BFM Business

Baisse des APL : les HLM et le gouvernement peinent à se mettre d'accord

-

- - AFP

Le gouvernement et les HLM s'étaient donnés quinze jours pour trouver un compromis pour alléger la facture des bailleurs sociaux l'an prochain. Ils vont finalement se laisser une semaine supplémentaire pour trouver un compromis acceptable.

Selon nos informations, les bailleurs sociaux ne devraient retourner à Matignon qu'en fin de semaine prochaine, autrement dit trois bonnes semaines après la réouverture des discussions. Toute la difficulté est de trouver une solution qui puisse à la fois permettre aux HLM d'alléger leur contribution à la réduction de la dépense publique tout en ne déséquilibrant pas trop l'équation budgétaire du gouvernement.
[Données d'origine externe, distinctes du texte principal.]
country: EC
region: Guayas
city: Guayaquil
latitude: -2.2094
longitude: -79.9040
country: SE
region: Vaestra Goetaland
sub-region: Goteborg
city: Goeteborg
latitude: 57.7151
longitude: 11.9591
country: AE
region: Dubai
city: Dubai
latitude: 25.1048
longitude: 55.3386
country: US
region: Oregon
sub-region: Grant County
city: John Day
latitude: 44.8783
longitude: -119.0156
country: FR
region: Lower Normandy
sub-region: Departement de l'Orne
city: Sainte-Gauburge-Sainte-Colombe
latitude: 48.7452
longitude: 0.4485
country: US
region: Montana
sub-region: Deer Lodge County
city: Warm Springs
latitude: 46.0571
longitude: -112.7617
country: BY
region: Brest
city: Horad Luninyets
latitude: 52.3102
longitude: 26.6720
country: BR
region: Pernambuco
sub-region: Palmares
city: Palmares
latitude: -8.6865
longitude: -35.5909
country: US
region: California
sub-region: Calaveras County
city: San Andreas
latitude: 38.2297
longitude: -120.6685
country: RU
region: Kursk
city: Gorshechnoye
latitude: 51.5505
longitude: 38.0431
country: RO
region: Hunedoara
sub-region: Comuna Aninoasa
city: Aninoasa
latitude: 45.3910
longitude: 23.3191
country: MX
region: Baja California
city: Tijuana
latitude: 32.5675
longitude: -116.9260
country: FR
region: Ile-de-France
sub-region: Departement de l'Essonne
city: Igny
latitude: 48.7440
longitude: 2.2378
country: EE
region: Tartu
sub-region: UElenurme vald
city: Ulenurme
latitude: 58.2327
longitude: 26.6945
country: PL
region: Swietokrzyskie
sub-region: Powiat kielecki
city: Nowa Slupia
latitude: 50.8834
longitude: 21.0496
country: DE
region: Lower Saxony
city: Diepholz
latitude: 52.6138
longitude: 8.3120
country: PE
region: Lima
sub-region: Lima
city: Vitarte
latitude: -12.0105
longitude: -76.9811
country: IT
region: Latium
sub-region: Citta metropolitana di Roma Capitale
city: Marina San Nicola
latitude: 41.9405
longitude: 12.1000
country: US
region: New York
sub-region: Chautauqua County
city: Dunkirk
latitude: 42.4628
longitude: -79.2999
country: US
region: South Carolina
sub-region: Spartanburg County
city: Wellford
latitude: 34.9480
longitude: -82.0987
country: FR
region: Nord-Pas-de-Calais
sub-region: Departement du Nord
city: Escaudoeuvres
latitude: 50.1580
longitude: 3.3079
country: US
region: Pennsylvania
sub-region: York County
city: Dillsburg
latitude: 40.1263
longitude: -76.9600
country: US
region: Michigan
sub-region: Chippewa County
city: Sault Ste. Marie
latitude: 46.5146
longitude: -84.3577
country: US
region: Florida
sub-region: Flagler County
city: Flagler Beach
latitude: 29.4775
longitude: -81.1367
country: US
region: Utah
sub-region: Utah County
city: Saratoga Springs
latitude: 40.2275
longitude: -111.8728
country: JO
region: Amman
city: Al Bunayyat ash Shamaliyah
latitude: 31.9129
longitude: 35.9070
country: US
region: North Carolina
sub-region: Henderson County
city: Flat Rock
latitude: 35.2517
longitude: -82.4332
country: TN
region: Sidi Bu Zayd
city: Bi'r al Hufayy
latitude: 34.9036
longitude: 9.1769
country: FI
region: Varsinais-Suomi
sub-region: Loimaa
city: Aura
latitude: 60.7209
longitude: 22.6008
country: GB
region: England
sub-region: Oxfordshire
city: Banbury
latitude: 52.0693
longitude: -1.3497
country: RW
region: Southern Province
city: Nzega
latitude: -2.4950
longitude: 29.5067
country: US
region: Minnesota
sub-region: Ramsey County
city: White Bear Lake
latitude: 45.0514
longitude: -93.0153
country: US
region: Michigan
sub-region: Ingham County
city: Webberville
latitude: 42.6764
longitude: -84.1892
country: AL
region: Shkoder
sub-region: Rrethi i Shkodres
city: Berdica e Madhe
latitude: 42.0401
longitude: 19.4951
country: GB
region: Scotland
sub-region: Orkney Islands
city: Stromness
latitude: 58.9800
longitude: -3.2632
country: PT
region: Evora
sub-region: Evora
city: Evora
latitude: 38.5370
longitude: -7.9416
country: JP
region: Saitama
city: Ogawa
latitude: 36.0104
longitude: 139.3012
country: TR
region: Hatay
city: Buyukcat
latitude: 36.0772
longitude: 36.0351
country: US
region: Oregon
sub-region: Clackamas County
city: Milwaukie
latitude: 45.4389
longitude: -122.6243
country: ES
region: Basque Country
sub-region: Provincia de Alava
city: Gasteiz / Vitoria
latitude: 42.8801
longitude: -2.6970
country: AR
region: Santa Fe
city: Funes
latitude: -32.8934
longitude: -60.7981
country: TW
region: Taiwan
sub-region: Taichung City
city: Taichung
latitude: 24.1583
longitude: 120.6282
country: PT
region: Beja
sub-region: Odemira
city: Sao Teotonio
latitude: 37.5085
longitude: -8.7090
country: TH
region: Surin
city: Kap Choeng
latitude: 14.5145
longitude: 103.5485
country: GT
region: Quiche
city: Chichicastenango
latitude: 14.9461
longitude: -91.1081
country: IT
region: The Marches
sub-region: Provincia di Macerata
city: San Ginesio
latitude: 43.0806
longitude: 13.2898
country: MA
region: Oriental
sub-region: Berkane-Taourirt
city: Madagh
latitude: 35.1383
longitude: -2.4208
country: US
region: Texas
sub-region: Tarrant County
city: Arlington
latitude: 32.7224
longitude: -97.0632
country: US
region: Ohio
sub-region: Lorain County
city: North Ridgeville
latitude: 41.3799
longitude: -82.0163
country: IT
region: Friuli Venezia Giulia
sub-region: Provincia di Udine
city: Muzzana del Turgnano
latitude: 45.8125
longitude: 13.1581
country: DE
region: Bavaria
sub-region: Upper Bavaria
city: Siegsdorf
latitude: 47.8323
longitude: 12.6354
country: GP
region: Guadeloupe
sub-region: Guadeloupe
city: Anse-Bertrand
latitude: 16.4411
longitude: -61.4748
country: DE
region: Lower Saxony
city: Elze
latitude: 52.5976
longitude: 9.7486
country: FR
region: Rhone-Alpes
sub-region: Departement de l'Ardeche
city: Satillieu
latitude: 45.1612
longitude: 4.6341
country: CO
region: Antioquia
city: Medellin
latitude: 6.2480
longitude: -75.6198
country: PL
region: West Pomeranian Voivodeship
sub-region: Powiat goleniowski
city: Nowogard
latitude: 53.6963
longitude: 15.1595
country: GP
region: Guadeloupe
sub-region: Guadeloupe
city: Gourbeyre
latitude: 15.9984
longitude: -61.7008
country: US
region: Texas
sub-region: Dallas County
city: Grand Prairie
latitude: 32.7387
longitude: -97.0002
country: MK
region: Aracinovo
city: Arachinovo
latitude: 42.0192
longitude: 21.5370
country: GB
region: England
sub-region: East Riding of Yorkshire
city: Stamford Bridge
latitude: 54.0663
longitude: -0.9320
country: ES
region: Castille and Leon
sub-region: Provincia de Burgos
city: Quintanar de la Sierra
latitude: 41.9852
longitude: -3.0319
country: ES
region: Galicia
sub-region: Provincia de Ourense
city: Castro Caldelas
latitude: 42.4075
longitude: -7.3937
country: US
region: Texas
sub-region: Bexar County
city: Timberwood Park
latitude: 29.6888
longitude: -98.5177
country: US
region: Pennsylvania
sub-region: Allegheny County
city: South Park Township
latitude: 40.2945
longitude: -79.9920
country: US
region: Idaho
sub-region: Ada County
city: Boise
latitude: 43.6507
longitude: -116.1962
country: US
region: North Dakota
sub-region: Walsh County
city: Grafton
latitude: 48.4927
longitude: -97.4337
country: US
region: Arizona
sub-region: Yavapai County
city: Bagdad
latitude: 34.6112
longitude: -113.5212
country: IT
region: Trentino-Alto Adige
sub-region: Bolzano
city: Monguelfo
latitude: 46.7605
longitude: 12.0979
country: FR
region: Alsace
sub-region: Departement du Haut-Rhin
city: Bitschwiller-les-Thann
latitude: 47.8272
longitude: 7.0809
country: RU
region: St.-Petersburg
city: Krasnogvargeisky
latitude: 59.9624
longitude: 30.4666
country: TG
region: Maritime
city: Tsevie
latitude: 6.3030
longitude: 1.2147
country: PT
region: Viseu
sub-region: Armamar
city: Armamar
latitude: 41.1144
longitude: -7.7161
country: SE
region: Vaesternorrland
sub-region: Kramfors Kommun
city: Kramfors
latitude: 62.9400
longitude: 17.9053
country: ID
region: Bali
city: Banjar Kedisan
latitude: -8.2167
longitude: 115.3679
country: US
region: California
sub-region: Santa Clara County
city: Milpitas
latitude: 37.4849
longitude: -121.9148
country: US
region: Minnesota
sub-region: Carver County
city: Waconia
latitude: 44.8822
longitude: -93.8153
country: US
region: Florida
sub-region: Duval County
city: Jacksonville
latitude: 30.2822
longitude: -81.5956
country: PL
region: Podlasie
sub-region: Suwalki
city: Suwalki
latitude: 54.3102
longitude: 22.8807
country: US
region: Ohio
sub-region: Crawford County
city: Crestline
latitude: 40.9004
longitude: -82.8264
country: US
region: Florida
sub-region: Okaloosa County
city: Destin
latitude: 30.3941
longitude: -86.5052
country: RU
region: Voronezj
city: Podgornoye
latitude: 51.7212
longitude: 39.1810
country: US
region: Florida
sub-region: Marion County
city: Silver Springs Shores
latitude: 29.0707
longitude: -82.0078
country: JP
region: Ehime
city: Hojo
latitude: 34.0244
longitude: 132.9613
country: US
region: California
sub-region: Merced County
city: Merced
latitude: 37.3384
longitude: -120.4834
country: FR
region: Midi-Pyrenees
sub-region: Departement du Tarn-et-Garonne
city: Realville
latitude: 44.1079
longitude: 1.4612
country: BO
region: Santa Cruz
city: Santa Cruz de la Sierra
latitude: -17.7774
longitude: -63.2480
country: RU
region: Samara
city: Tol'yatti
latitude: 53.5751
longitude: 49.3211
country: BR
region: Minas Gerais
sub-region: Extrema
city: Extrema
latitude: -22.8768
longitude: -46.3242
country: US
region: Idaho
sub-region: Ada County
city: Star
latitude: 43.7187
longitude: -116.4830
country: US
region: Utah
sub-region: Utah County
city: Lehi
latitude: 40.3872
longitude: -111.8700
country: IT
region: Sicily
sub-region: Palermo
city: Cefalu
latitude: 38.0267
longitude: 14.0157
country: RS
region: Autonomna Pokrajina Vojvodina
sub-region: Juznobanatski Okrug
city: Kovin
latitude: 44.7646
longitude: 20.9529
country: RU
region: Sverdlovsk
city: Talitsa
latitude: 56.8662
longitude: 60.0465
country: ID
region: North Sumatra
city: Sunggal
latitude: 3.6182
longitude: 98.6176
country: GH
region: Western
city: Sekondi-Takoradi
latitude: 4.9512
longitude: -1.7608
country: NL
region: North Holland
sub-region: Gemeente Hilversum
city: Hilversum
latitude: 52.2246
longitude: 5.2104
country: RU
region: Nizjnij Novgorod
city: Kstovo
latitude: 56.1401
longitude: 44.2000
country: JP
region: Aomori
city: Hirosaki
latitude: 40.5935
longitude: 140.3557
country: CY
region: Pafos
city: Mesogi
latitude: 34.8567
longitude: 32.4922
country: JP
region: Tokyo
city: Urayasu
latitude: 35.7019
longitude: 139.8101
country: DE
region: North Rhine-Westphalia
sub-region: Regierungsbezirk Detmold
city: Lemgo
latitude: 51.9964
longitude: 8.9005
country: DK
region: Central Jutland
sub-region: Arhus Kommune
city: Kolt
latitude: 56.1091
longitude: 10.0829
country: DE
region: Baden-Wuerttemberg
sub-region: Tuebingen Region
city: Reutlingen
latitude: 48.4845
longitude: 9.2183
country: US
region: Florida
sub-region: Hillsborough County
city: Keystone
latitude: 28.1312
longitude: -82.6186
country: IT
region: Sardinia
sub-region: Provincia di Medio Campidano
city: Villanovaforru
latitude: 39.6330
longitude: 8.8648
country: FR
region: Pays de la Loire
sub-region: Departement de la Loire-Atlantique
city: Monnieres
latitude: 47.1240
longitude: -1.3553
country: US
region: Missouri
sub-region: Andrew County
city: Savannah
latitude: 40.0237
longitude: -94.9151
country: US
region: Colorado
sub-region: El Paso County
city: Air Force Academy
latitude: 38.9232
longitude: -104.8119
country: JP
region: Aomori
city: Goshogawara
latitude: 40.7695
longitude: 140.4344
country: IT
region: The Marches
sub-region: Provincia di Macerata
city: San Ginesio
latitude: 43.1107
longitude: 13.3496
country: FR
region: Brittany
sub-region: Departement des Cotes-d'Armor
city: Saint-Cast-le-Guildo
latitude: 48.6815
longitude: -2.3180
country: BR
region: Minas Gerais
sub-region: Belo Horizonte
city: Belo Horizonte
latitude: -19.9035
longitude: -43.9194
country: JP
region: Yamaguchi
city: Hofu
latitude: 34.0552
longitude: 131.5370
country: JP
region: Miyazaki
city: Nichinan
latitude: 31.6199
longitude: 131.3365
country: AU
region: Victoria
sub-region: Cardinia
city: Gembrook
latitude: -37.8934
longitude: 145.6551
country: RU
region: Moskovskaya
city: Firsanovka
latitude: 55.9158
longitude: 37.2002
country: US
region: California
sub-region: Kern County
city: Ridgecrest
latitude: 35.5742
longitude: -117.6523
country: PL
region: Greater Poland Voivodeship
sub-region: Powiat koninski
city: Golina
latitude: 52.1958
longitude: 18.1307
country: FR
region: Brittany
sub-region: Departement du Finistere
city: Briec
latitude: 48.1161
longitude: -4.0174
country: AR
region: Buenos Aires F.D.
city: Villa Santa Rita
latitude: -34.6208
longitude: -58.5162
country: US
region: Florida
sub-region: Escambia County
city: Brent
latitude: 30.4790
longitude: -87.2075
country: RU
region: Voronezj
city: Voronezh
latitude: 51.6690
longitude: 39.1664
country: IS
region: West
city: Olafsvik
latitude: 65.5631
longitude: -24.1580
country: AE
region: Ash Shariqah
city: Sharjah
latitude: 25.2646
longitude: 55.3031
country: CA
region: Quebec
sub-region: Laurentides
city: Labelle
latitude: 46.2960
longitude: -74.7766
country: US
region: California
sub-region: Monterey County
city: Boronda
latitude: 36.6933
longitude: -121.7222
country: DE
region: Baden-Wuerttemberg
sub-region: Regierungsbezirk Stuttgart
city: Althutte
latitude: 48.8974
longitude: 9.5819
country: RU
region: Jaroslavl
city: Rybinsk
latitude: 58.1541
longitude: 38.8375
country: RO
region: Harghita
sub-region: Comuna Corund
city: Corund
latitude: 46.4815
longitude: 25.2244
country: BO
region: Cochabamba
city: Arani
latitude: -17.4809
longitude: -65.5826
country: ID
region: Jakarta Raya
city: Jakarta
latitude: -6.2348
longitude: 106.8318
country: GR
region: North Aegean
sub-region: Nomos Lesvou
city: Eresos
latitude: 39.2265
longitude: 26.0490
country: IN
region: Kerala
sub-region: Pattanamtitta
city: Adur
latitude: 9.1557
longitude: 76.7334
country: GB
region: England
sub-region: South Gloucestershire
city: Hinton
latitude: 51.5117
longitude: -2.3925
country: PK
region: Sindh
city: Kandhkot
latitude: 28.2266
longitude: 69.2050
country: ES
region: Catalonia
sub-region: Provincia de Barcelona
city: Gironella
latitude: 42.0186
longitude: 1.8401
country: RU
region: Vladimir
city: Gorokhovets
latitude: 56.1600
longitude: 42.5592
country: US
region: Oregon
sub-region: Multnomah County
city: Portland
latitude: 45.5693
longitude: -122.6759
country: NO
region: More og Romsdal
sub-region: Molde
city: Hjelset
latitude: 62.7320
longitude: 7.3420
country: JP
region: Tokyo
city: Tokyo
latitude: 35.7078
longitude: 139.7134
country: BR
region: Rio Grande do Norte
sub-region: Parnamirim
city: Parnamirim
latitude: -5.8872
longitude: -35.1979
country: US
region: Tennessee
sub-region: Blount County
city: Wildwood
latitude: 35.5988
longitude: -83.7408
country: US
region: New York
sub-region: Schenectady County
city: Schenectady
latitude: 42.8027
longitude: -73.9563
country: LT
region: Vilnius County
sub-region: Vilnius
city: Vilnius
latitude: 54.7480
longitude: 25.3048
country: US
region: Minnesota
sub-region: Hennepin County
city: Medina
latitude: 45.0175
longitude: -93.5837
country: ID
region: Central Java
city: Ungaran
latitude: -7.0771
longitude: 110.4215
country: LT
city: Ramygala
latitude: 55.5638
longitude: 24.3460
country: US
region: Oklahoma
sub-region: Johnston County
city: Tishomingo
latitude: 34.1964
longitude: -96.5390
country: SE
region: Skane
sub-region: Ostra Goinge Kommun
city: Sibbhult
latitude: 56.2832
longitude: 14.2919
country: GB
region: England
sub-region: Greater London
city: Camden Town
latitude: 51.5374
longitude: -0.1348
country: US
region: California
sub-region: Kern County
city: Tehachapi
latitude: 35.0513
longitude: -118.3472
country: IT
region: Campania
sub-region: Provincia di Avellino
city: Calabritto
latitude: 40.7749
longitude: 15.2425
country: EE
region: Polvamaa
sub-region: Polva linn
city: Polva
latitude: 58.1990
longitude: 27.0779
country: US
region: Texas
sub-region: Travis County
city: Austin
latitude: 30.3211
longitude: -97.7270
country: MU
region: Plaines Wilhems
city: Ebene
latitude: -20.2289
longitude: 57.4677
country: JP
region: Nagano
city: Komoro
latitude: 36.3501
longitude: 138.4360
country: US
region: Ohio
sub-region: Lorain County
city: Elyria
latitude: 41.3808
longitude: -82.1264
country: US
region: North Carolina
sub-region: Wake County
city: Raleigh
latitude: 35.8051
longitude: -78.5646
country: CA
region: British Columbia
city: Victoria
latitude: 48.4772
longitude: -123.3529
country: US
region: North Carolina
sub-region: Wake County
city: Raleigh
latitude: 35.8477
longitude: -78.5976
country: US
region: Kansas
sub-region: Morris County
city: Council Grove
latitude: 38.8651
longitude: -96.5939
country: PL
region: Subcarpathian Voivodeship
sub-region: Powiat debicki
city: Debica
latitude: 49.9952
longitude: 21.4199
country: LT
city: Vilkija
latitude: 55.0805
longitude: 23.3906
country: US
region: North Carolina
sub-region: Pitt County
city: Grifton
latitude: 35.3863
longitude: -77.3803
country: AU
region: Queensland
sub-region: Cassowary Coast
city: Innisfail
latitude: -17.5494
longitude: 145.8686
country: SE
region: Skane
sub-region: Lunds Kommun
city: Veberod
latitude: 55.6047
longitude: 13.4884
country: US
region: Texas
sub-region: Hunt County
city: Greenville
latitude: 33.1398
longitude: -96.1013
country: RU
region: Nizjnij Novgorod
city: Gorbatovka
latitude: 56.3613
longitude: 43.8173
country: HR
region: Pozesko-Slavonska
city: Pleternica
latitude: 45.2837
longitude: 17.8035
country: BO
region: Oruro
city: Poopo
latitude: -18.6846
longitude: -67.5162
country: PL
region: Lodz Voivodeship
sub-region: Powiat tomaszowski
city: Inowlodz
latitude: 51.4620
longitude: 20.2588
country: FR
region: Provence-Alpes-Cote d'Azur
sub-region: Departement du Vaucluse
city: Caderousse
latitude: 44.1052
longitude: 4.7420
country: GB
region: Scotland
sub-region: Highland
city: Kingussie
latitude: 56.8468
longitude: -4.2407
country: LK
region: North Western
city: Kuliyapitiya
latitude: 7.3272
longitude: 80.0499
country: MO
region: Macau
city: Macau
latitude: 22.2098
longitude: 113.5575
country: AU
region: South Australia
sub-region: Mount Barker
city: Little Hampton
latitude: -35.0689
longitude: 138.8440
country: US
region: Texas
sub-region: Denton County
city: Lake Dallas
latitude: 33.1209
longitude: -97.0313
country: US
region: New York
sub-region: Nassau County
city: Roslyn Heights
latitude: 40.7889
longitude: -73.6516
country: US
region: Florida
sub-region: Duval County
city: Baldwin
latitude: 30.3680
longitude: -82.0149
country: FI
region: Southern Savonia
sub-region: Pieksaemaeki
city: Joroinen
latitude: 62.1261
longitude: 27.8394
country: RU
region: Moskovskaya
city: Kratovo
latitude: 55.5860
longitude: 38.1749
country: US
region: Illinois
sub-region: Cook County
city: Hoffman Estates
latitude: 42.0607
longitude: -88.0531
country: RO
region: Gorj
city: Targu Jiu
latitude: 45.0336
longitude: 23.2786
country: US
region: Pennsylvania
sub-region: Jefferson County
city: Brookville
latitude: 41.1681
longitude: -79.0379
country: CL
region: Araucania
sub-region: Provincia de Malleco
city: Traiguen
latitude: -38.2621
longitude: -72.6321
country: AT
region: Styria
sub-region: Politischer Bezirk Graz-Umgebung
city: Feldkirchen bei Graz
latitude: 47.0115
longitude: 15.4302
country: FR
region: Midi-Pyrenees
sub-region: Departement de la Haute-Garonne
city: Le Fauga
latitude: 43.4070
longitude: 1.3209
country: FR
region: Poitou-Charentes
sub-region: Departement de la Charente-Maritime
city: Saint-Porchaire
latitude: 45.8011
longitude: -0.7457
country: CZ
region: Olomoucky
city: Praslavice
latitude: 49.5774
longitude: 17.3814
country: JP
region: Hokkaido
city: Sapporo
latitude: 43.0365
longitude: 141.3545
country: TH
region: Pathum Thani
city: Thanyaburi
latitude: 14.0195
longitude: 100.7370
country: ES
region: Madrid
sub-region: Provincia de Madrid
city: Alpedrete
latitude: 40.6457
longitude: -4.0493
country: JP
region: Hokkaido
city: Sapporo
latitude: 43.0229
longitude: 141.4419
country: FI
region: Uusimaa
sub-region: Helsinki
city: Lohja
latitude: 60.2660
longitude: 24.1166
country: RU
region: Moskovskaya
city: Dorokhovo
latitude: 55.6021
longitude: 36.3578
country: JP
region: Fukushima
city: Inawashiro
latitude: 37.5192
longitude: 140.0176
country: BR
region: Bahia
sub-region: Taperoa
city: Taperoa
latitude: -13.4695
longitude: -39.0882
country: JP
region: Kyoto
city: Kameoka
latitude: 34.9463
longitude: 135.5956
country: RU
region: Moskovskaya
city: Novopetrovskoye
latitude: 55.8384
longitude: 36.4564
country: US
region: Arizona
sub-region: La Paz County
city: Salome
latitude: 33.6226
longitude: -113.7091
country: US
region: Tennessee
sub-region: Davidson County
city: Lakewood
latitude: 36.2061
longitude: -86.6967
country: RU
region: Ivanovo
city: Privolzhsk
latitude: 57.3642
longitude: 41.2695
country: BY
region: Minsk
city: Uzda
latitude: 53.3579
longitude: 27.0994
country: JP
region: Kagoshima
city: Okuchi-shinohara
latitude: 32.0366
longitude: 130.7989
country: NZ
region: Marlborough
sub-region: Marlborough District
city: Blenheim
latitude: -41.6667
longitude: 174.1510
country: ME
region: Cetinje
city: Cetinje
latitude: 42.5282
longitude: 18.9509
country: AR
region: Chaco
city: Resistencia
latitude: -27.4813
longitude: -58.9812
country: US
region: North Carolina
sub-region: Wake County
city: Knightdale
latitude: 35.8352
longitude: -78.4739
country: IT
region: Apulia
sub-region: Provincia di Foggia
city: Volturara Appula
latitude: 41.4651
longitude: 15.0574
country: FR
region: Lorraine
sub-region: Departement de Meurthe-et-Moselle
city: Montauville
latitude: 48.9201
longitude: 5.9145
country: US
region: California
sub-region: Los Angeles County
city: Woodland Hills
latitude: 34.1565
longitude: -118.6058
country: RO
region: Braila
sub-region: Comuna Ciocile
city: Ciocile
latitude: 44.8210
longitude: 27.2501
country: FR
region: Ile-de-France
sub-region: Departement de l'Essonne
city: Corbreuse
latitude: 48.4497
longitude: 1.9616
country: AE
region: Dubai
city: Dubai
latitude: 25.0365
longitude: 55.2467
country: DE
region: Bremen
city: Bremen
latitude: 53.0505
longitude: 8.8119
Un exercice délicat mais essentiel pour maintenir l'activité des bailleurs sociaux déjà mise à mal. La production HLM est déjà passée d'environ 120 000 logements par an en 2016 et en 2017 à à peine plus de 100 000 l'an dernier.

Réduire la RLS...

Ce qui pèse le plus aujourd'hui pour les bailleurs sociaux, c'est ce qu'on appelle la RLS, la Réduction du Loyer de Solidarité. Il s'agit de la baisse imposée des loyers perçus par les HLM et censée compenser la diminution des APL dans le parc social. Cette RLS fixée à 800 millions d'euros en 2018 et en 2019 doit passer à 1,5 milliard d'euros l'an prochain. Intenable selon les bailleurs sociaux qui, malgré les facilités de financement négociées avec la Caisse des Dépôts, sont déjà très fragilisés. « Le problème, nous expliquait récemment Marianne Louis, la directrice générale de l'Union Sociale pour l'Habitat (USH), c'est celui de l'exploitation, celui des fonds propres ». Voilà pourquoi les bailleurs sociaux espèrent déjà obtenir une hausse de la RLS plus faible que prévu. 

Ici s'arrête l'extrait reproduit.